Asked specifically about the nature of the NROL-70 satellite, Scolese told reporters “there really isn’t much that I can say other than it’s a national security payload that’s going to provide exquisite capability that is needed by a lot of people and organizations, clearly the policy makers, the warfighter and others so that they can know what’s going on.”

In any case, as is standard practice for classified missions, ULA ended its launch coverage with confirmation of second stage engine ignition and payload fairing separation seven minutes after liftoff. The rest of the ascent was carried out in secrecy.

The final appearance of a Delta rocket 63 years after the first variant’s maiden flight was an emotional milestone for the managers, engineers and technicians who assembled and launched the last member of the family.

“Launching the last Delta 4 is bittersweet for me,” Col. Eric Zarybnisky, director of NRO’s Office of Space Launch, said in a statement. “I was part of the team that launched the first Delta 4 for the NRO. Since that time, the Delta 4 has put amazing capability on orbit for this nation.”

Tory Bruno, president and CEO of United Launch Alliance, also called the flight a “bittersweet” moment as the company continues its transition to next-generation Vulcan rockets, phasing out its more expensive Delta and Atlas families.

“Soon, Vulcan will pick up that mantle and we’re going to retire this venerable rocket that has made so much important work for our country,” he said after launch in a pre-recorded video.

“I want to thank everyone who has been involved with the Delta 4 Heavy. We have many employees who were here for the very first Delta 4 launch who are still here now for the last Delta 4 launch to send off this great vehicle into its well-earned retirement.”

He told reporters earlier that closing out the Delta line “is obviously the future, moving to Vulcan, a less-expensive, higher-performance rocket. But still sad.”

The single-core Delta 4 and triple-core Heavy were expensive, with some versions of the Heavy reportedly selling for more than $300 million each. While capable of putting high-priority military payloads into complex, hard to reach orbits, the program wasn’t considered sustainable in an era of smaller, more numerous satellites and lower-cost boosters from SpaceX.

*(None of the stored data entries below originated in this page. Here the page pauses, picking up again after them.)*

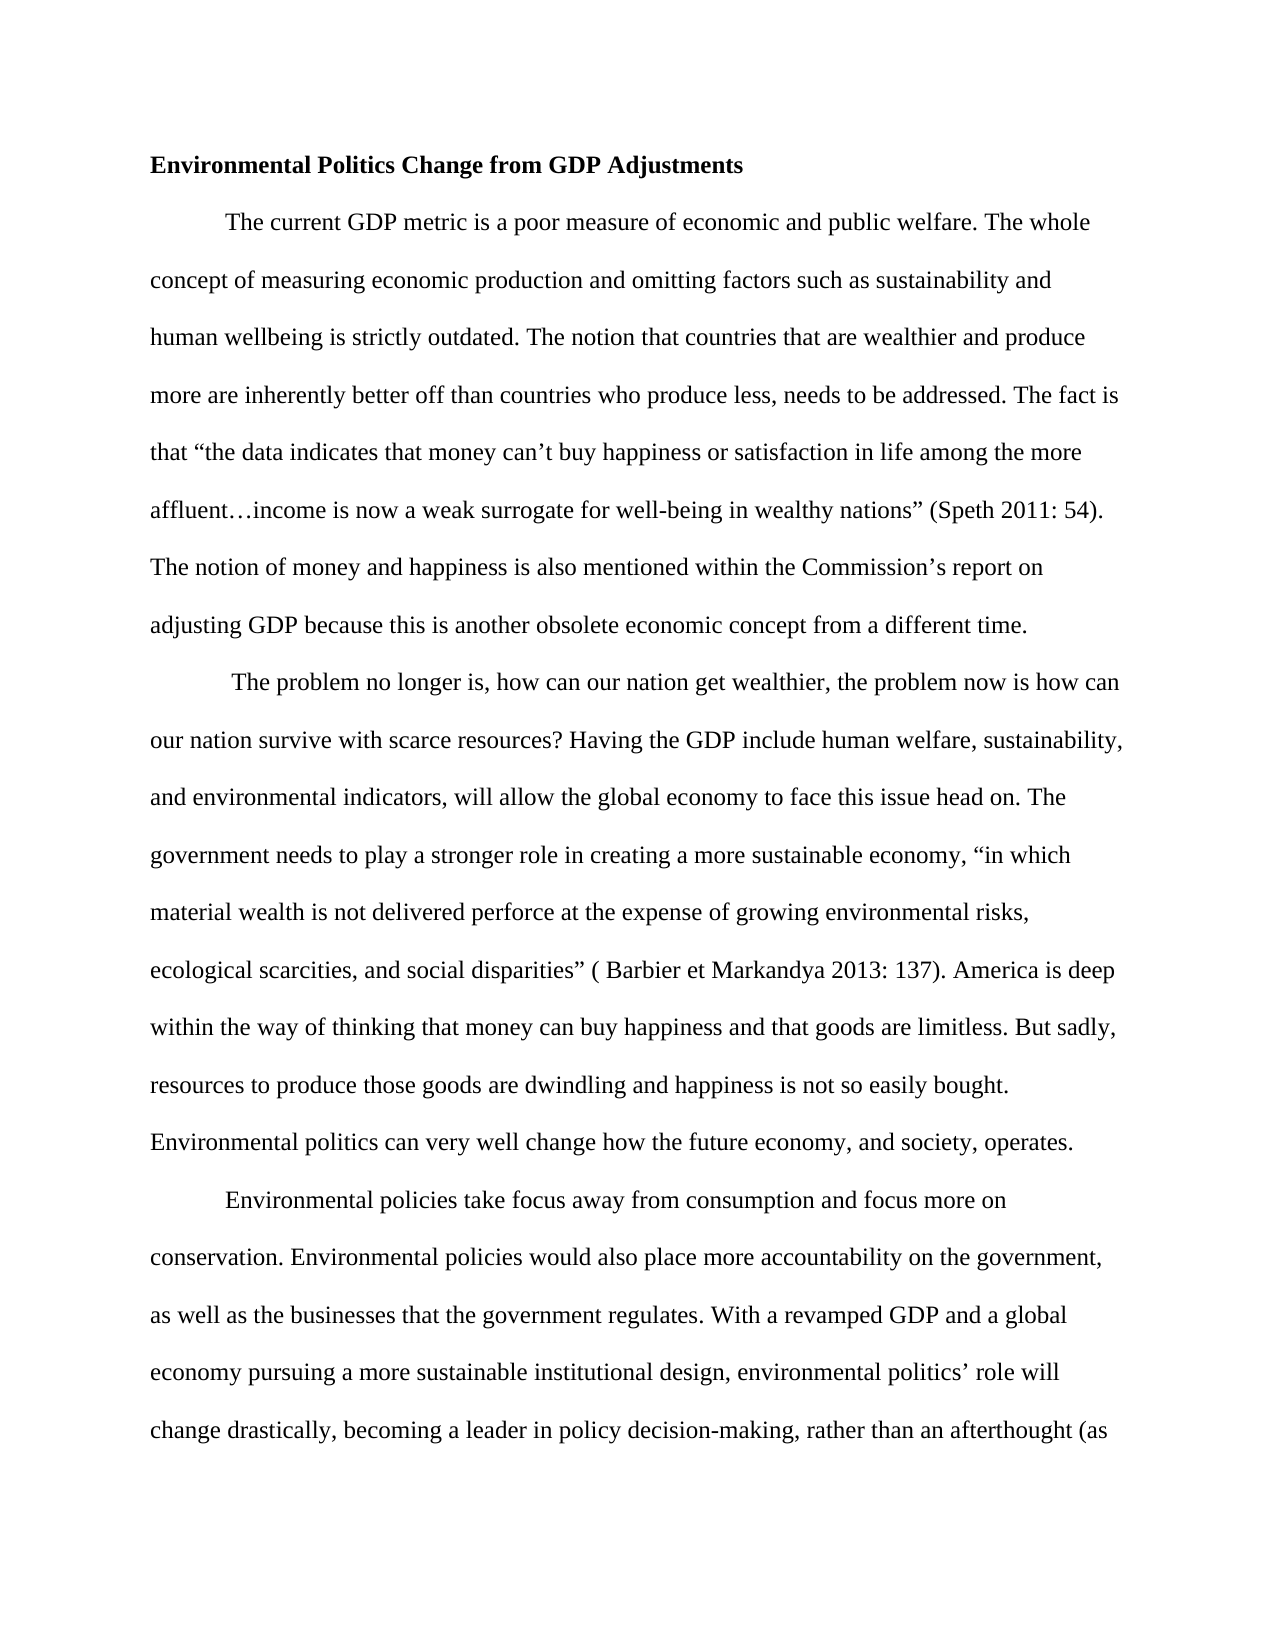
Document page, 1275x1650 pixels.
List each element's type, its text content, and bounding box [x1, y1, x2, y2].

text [150, 1185, 1125, 1444]
text Environmental Politics Change from GDP Adjustments [150, 150, 1125, 179]
text The current GDP metric is a poor measure of economic and public welfare. The whole concept of measuring economic production and omitting factors such as sustainability and human wellbeing is strictly outdated. The notion that countries that are wealthier and produce more are inherently better off than countries who produce less, needs to be addressed. The fact is that “the data indicates that money can’t buy happiness or satisfaction in life among the more affluent…income is now a weak surrogate for well-being in wealthy nations” (Speth 2011: 54). The notion of money and happiness is also mentioned within the Commission’s report on adjusting GDP because this is another obsolete economic concept from a different time. [150, 207, 1125, 639]
text The problem no longer is, how can our nation get wealthier, the problem now is how can our nation survive with scarce resources? Having the GDP include human welfare, sustainability, and environmental indicators, will allow the global economy to face this issue head on. The government needs to play a stronger role in creating a more sustainable economy, “in which material wealth is not delivered perforce at the expense of growing environmental risks, ecological scarcities, and social disparities” ( Barbier et Markandya 2013: 137). America is deep within the way of thinking that money can buy happiness and that goods are limitless. But sadly, resources to produce those goods are dwindling and happiness is not so easily bought. Environmental politics can very well change how the future economy, and society, operates. [150, 667, 1125, 1156]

The Delta family of stages and rockets had its roots in the early space program, first serving in the nation’s fleet of intermediate-range ballistic missiles and evolving through multiple versions used to put military, NASA and civilian payloads into orbit.

The now-retired Delta 2 debuted in 1990, putting the first Global Positioning System satellites into orbit and sending multiple planetary probes into deep space, including Messenger to Mercury, multiple Mars orbiters, the Pathfinder, Spirit and Opportunity Mars rovers, the Spitzer Space Telescope and many more.

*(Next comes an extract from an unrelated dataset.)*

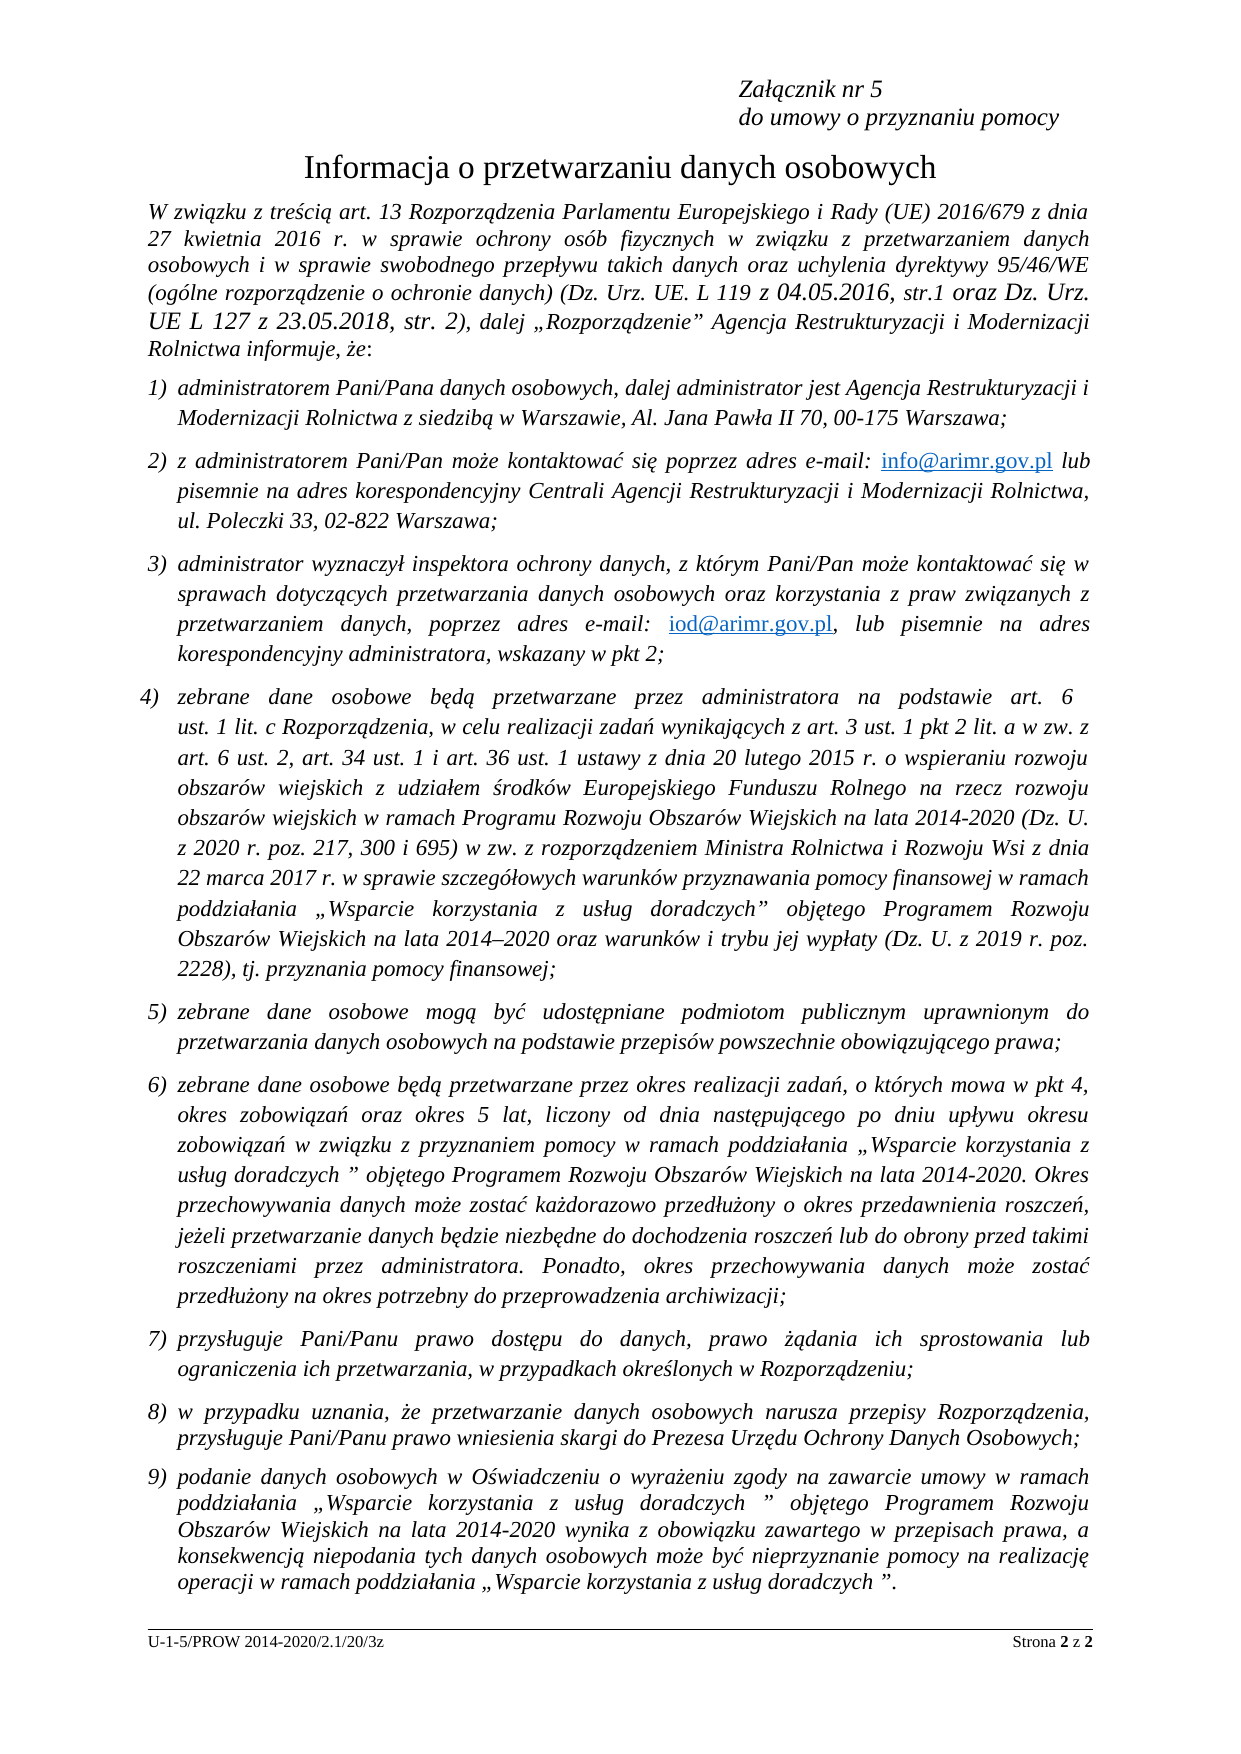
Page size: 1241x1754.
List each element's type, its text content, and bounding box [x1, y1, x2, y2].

The single-core Delta 4 first flew in 2002 with the first Heavy following two years later. The single-core version flew the program’s final flight in 2019. Tuesday’s launch was the 45th flight of a Delta 4 and the 16th and final Delta 4 Heavy.

“We’re very excited to come in with Vulcan and fly these missions, but at the same time, we love this rocket,” Bruno said of the Delta family.

“Delta has been around in one form or another for 60 years,” he added. “It just has a storied legacy, and it has done great things for our nation. We’re very proud to have been a part of that, and even though Vulcan is the future, I’m personally sad to see it go.”